─── INFORMATION PROVIDED ───

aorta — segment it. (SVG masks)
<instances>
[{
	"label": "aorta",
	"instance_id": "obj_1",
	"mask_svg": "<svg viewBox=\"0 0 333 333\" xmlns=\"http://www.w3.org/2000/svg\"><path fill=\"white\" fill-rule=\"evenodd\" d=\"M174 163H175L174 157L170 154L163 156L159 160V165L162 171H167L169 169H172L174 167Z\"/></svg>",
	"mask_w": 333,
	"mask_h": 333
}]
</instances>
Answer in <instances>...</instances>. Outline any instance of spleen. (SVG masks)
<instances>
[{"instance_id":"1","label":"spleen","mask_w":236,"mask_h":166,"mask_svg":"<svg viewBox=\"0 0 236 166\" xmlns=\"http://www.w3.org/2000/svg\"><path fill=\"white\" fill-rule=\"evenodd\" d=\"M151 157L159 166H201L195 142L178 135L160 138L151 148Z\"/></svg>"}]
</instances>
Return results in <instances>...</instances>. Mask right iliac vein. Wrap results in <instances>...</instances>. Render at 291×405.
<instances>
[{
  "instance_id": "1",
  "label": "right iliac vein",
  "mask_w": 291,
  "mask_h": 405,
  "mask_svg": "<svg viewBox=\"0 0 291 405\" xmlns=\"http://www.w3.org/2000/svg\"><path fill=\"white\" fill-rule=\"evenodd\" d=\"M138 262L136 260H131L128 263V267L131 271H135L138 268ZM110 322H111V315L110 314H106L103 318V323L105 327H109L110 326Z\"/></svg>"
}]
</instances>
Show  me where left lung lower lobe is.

───

WHAT IS BEING ASKED:
Please edit the lines above so that every "SVG masks" becomes "SVG paths", and keep everything else the same.

RESPONSE TO THE TASK:
aorta — segment it. (SVG paths)
<instances>
[{
	"label": "aorta",
	"instance_id": "obj_1",
	"mask_svg": "<svg viewBox=\"0 0 333 333\" xmlns=\"http://www.w3.org/2000/svg\"><path fill=\"white\" fill-rule=\"evenodd\" d=\"M174 163H175L174 157L170 154L163 156L159 160V165L162 171H167L169 169H172L174 167Z\"/></svg>",
	"mask_w": 333,
	"mask_h": 333
}]
</instances>
Answer in <instances>...</instances>. Outline any instance of spleen. (SVG paths)
<instances>
[{"instance_id":"1","label":"spleen","mask_w":236,"mask_h":166,"mask_svg":"<svg viewBox=\"0 0 236 166\" xmlns=\"http://www.w3.org/2000/svg\"><path fill=\"white\" fill-rule=\"evenodd\" d=\"M151 157L159 166H201L195 142L178 135L160 138L151 148Z\"/></svg>"}]
</instances>
Return results in <instances>...</instances>. Mask right iliac vein. Wrap results in <instances>...</instances>. Render at 291×405.
<instances>
[{
  "instance_id": "1",
  "label": "right iliac vein",
  "mask_w": 291,
  "mask_h": 405,
  "mask_svg": "<svg viewBox=\"0 0 291 405\" xmlns=\"http://www.w3.org/2000/svg\"><path fill=\"white\" fill-rule=\"evenodd\" d=\"M138 262L136 260H131L128 263V267L131 271H135L138 268ZM110 322H111V315L110 314H106L103 318V323L105 327H109L110 326Z\"/></svg>"
}]
</instances>
Show  me where left lung lower lobe is.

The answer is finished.